What I feel is the key to setting a goal and achieving it is the transformation of bad habits into good habits. I definitely think this is the number one reason people succeed or fail. And by the way we should never be afraid to fail. Now I know this may sound like common sense, but believe me you would be surprised. A simple example of this would be drinking more water then pop. Another one could be switching from white processed carbs to whole grains when cooking.
Creating a good habit from a bad habit will take time. Experts have found that it takes roughly 40 days to learn a new habit. If you can stick to the transformation for a solid 2 months you should have a great chance of success!
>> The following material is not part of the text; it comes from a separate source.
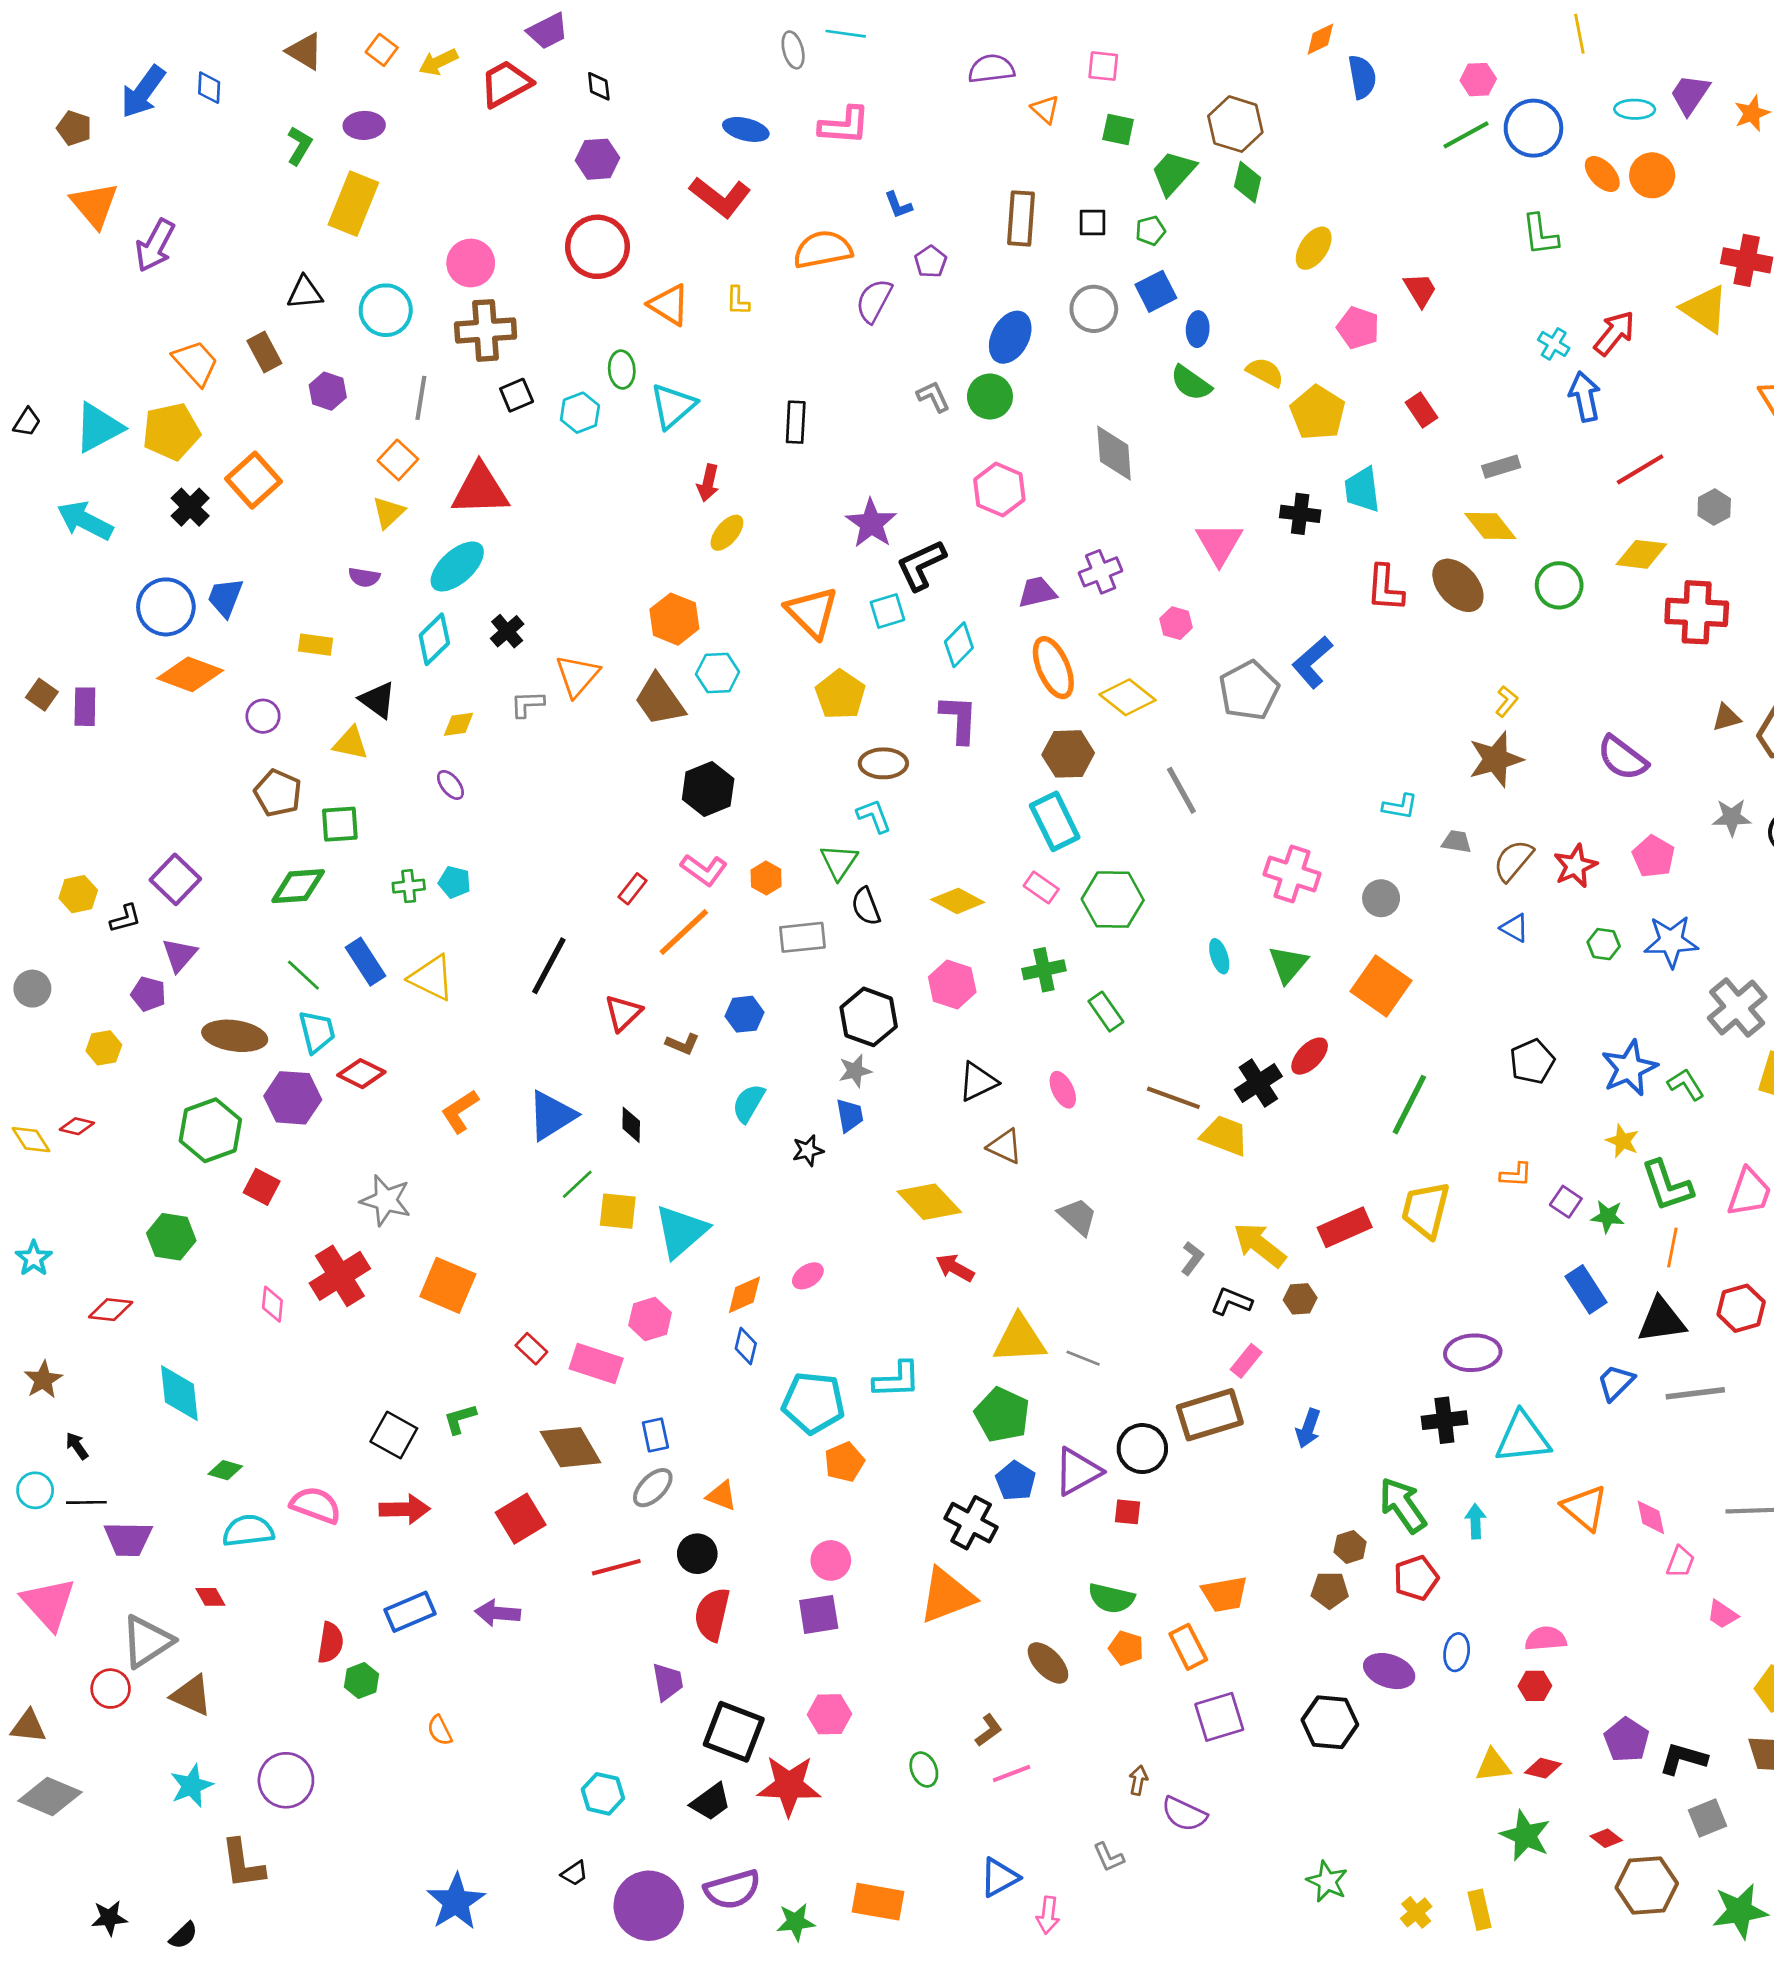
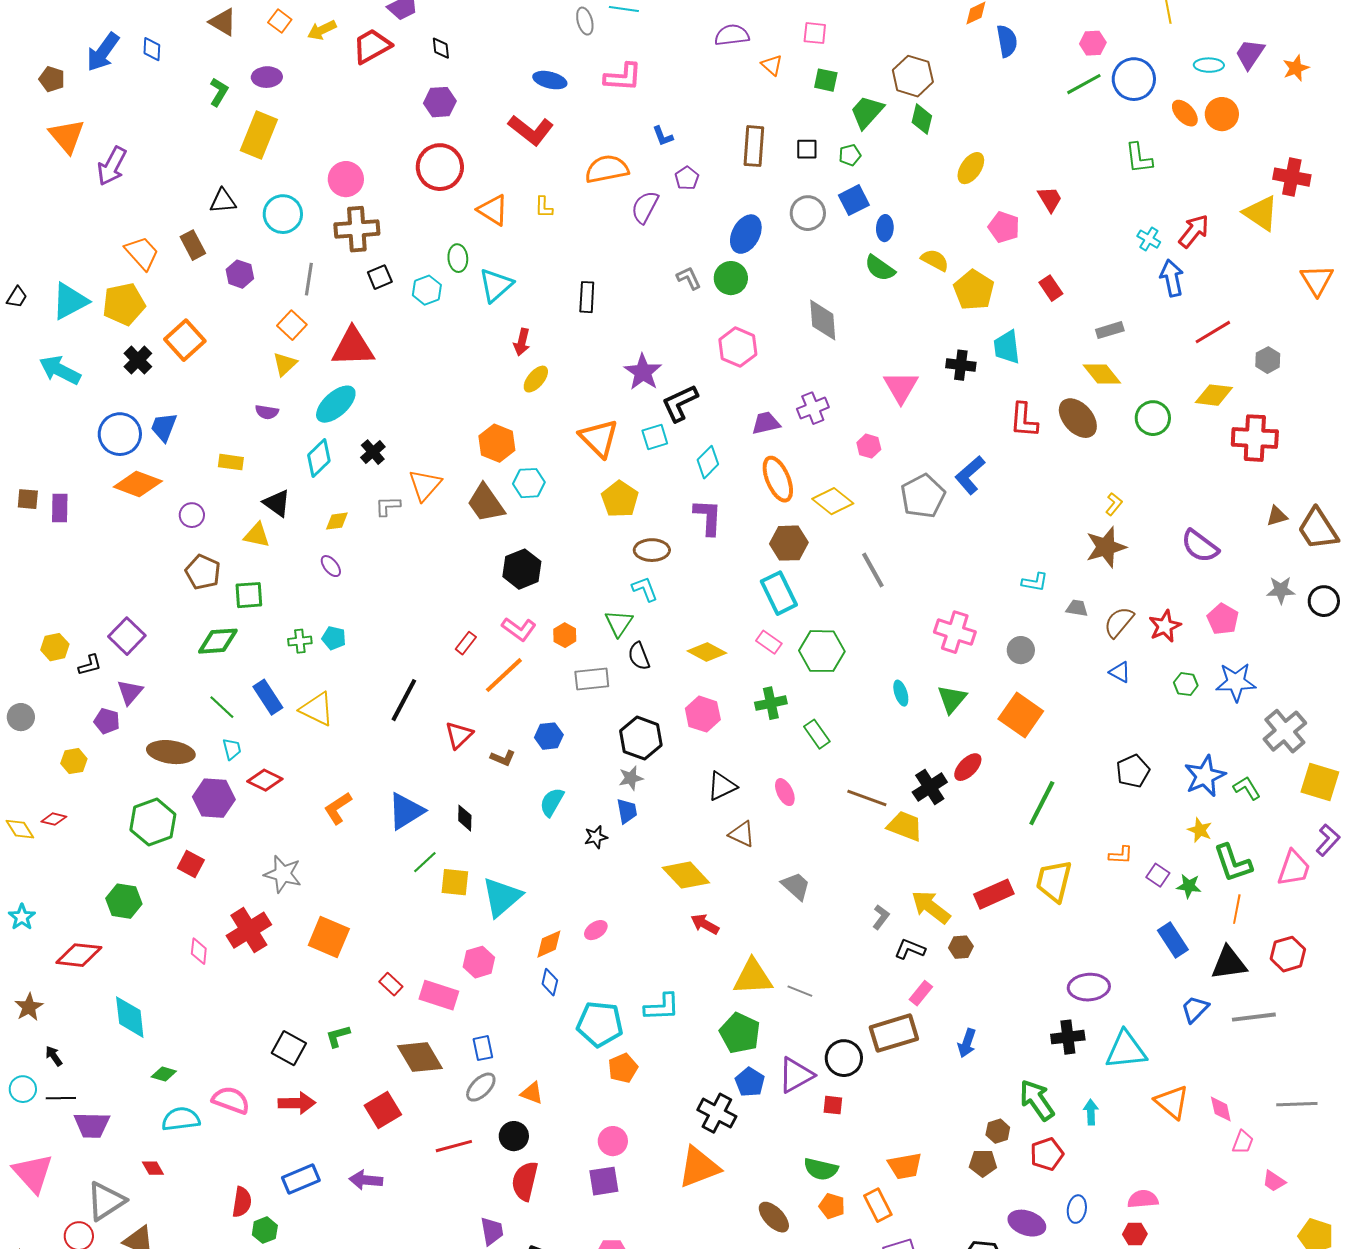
brown square: (42, 695) -> (28, 499), turned -30
cyan trapezoid: (317, 1032) -> (232, 749), size x0.7
red diamond: (111, 1310) -> (79, 955), size x1.4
You know what else can sabotage a lot of people? Trying to change too many behaviors at once. All this seems to do is overwhelm us. It eats away at our will power until we break. What so many people do is change their eating habits, training routine, recreational activity, social life, family life, and a host of other behaviors at the same time. It’s too much for most people. What I find works best is taking one action every couple of weeks and concentrating on that single behavior. It’s less stressful and gives us the feeling that we can do this. There is not the pressure of trying to change everything all in one shot.
All these changes will add up. The result being less fat, more muscle, and a highly functioning body. Again the key is changing these habits one at a time, over several weeks. This will definitely give you a much better chance of making these behaviors part of a new and improved lifestyle.